*** Information shown
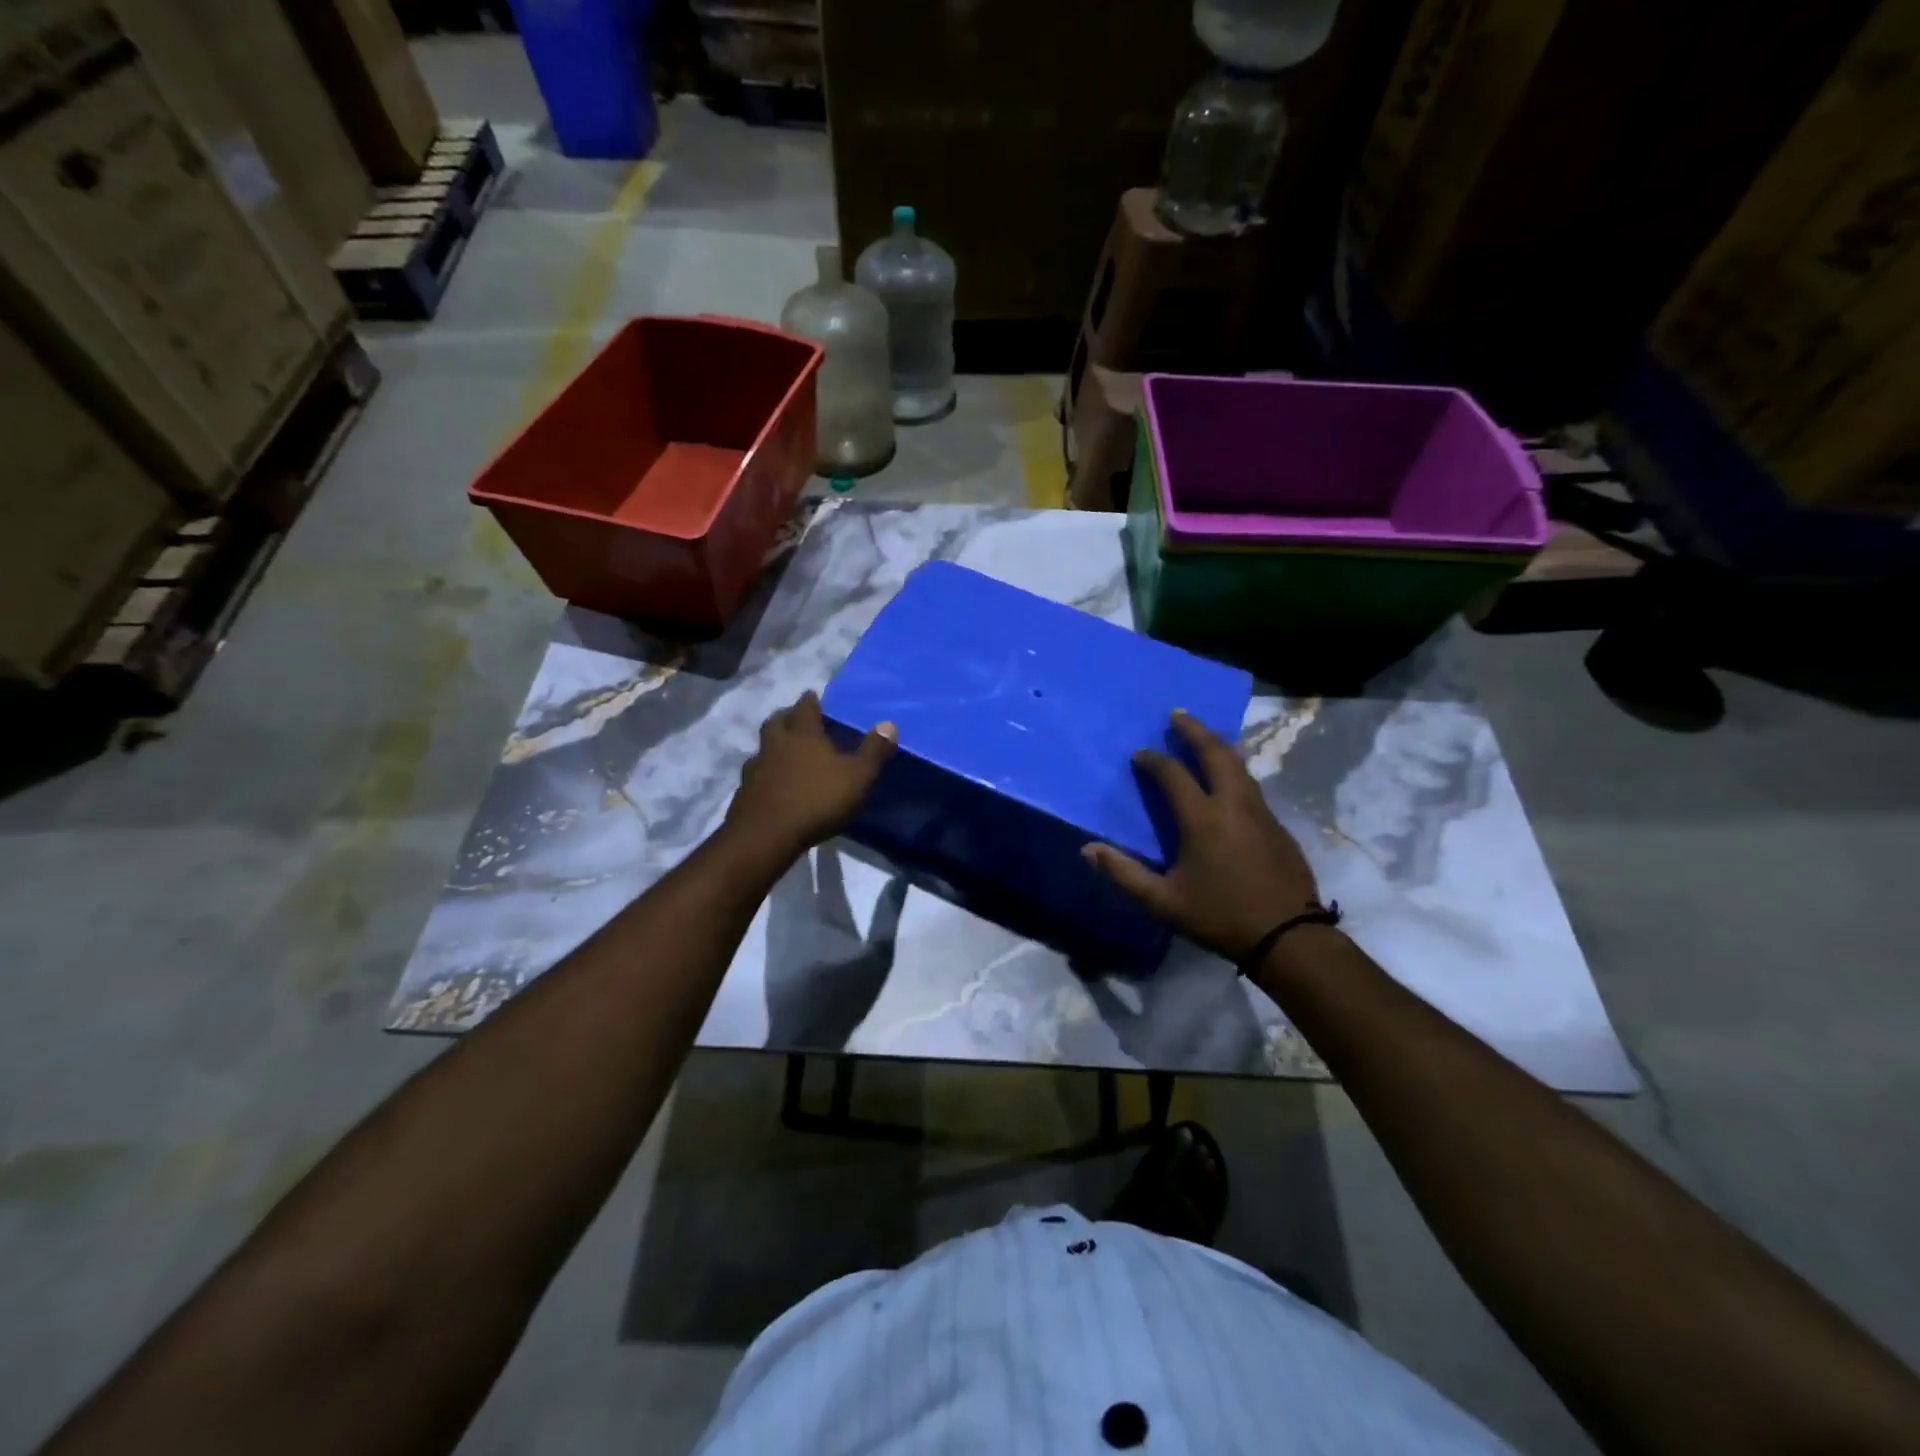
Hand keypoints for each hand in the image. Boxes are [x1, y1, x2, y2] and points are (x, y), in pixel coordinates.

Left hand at [726, 691, 895, 852]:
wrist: (766, 835)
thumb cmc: (817, 799)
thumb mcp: (858, 776)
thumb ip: (874, 751)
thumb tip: (889, 724)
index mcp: (803, 734)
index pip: (805, 708)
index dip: (810, 701)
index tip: (811, 695)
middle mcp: (775, 745)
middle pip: (776, 722)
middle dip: (786, 717)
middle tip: (794, 719)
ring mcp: (756, 769)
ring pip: (763, 749)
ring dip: (773, 747)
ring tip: (784, 753)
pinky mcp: (744, 793)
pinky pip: (755, 776)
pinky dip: (765, 775)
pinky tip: (773, 785)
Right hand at [1083, 710, 1319, 960]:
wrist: (1289, 936)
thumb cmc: (1220, 916)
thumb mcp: (1163, 902)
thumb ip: (1124, 874)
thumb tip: (1087, 849)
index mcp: (1203, 819)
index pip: (1173, 775)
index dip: (1153, 761)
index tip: (1139, 754)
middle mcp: (1233, 804)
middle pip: (1215, 754)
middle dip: (1194, 731)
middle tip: (1178, 714)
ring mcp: (1260, 812)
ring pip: (1239, 765)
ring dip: (1218, 745)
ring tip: (1203, 737)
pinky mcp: (1276, 825)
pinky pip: (1250, 784)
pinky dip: (1234, 768)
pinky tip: (1228, 777)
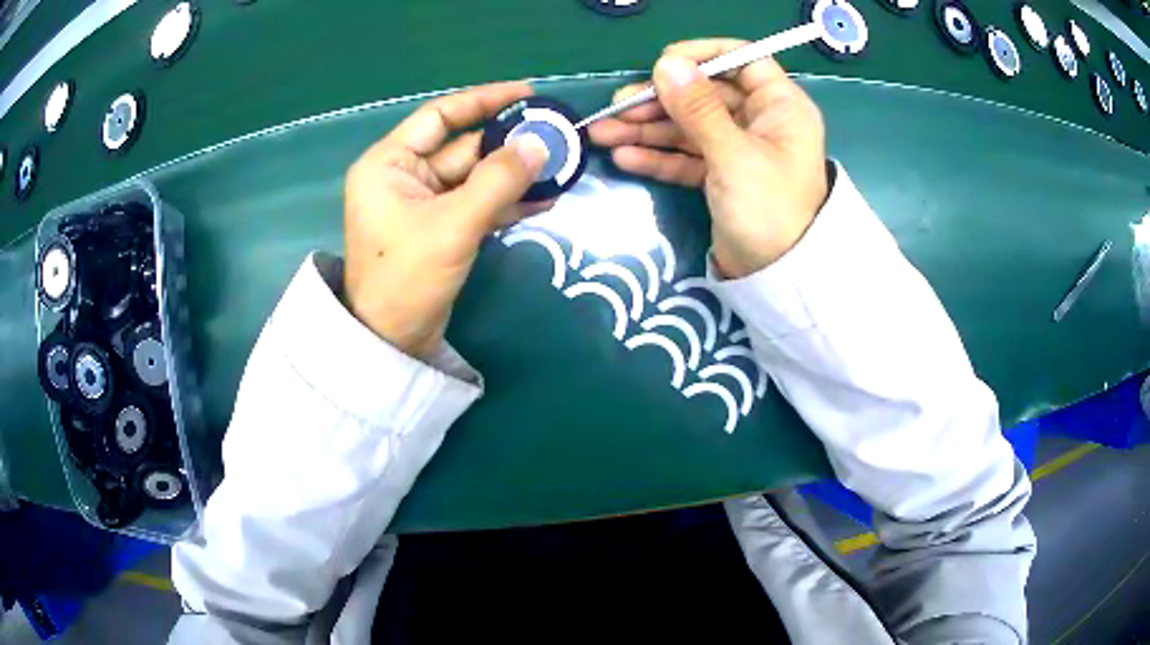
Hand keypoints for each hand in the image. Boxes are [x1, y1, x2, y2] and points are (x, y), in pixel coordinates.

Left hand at [343, 83, 549, 358]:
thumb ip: (498, 180)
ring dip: (514, 174)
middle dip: (509, 144)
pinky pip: (477, 204)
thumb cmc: (406, 278)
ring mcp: (423, 204)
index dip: (484, 101)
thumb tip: (540, 143)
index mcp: (390, 163)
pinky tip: (544, 198)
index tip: (527, 94)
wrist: (392, 342)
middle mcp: (404, 176)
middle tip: (556, 137)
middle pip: (464, 147)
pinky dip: (506, 202)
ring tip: (560, 168)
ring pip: (475, 177)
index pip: (441, 116)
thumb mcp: (453, 224)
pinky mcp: (440, 229)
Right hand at [588, 40, 828, 277]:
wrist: (777, 279)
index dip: (701, 56)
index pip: (742, 60)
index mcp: (780, 106)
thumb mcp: (733, 155)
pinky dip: (658, 156)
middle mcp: (760, 121)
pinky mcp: (721, 175)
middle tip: (616, 108)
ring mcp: (738, 148)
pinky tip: (625, 157)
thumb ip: (698, 108)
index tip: (661, 64)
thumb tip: (666, 64)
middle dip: (660, 101)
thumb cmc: (769, 211)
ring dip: (648, 129)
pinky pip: (687, 156)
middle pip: (705, 94)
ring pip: (689, 126)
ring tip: (603, 133)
******
__Activity__:
Pictures do not belong in the answer. Return the lines above starting at the one with "middle tip: (794, 719)" and ending at the one with "pinky tip: (625, 157)", both kept, exactly.

__Your response__:
middle tip: (794, 719)
ring mcp: (756, 769)
ring pip: (763, 749)
ring dip: (773, 747)
ring tip: (784, 753)
pinky mcp: (744, 793)
pinky pip: (755, 776)
pinky dip: (765, 775)
pinky tip: (773, 785)
Right hand at [1083, 710, 1319, 960]:
wrist: (1289, 936)
thumb cmc: (1220, 916)
thumb mcp: (1163, 902)
thumb ip: (1124, 874)
thumb tip: (1087, 849)
index mcp: (1203, 819)
index pip: (1173, 775)
index dip: (1153, 761)
index tip: (1139, 754)
middle mcp: (1233, 804)
middle pip: (1215, 754)
middle dip: (1194, 731)
middle tip: (1178, 714)
ring mcp: (1260, 812)
ring pip: (1239, 765)
ring dip: (1218, 745)
ring tip: (1203, 737)
pinky mcp: (1276, 825)
pinky pip: (1250, 784)
pinky dip: (1234, 768)
pinky tip: (1228, 777)
Hand keypoints for each hand in the image. Boxes are [x1, y1, x2, y2] and points are (x, y), in pixel coordinates.

Left hand at [343, 83, 549, 358]:
thumb ip: (498, 180)
ring dip: (514, 174)
middle dip: (509, 144)
pinky pip: (477, 204)
thumb cmc: (406, 278)
ring mcp: (423, 204)
index dip: (484, 101)
thumb tip: (540, 143)
index mcp: (390, 163)
pinky tip: (544, 198)
index tip: (527, 94)
wrist: (392, 342)
middle mcp: (404, 176)
middle tip: (556, 137)
middle pip: (464, 147)
pinky dip: (506, 202)
ring tip: (560, 168)
ring pip: (475, 177)
index pip: (441, 116)
thumb mcp: (453, 224)
pinky mcp: (440, 229)
Right hand at [588, 40, 828, 277]:
wrist: (777, 279)
index dip: (701, 56)
index pip: (742, 60)
index mcp: (780, 106)
thumb mcp: (733, 155)
pinky dip: (658, 156)
middle mcp: (760, 121)
pinky mcp: (721, 175)
middle tip: (616, 108)
ring mcp: (738, 148)
pinky tip: (625, 157)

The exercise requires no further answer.